Task prompt – Using the records below, locate all lines containing "avaliação" and return them.

○ ○ ○

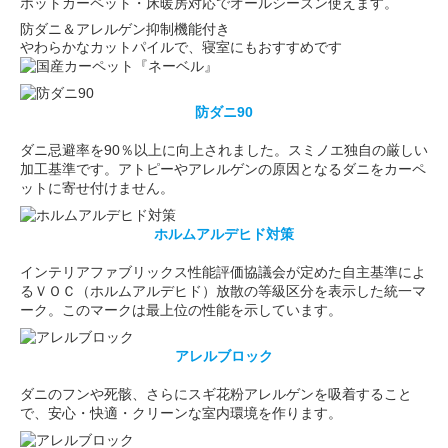
ホットカーペット・床暖房対応でオールシーズン使えます。
防ダニ＆アレルゲン抑制機能付き
やわらかなカットパイルで、寝室にもおすすめです
防ダニ90
ダニ忌避率を90％以上に向上されました。スミノエ独自の厳しい
加工基準です。アトピーやアレルゲンの原因となるダニをカーペ
ットに寄せ付けません。
ホルムアルデヒド対策
インテリアファブリックス性能評価協議会が定めた自主基準によ
るＶＯＣ（ホルムアルデヒド）放散の等級区分を表示した統一マ
ーク。このマークは最上位の性能を示しています。
アレルブロック
ダニのフンや死骸、さらにスギ花粉アレルゲンを吸着すること
で、安心・快適・クリーンな室内環境を作ります。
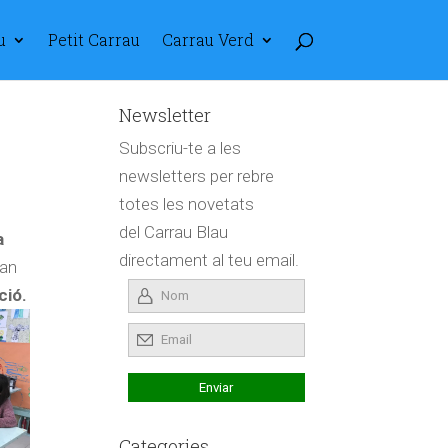
u
Petit Carrau
Carrau Verd
Newsletter
Subscriu-te a les
newsletters per rebre
totes les novetats
del Carrau Blau
a
directament al teu email.
fan
ció.
Categories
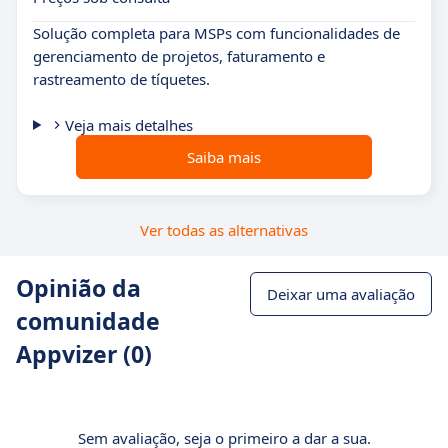
Solução completa para MSPs com funcionalidades de
gerenciamento de projetos, faturamento e
rastreamento de tíquetes.
Veja mais detalhes
Saiba mais
Ver todas as alternativas
Opinião da
Deixar uma avaliação
comunidade
Appvizer (0)
Sem avaliação, seja o primeiro a dar a sua.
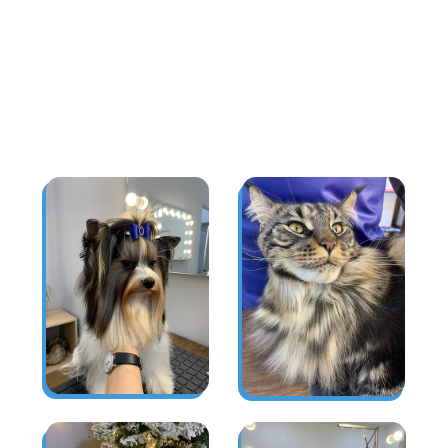
Премиальная косметика
Индивидуальный подход к
каждому питомцу
Работа с агрессивными
животными
Аккуратный результат и
забота о здоровье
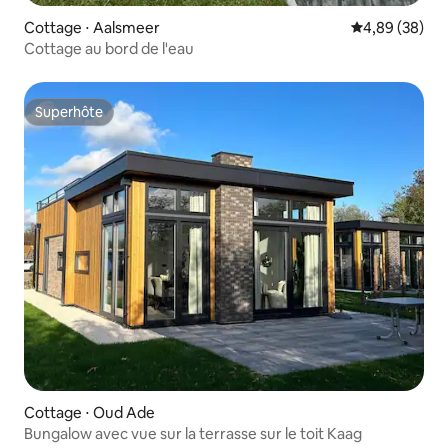
Cottage ⋅ Aalsmeer
Évaluation mo
4,89 (38)
Cottage au bord de l'eau
Superhôte
Superhôte
Cottage ⋅ Oud Ade
Bungalow avec vue sur la terrasse sur le toit Kaag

○ ○ ○

Task answer –
Deixar uma avaliação
Sem avaliação, seja o primeiro a dar a sua.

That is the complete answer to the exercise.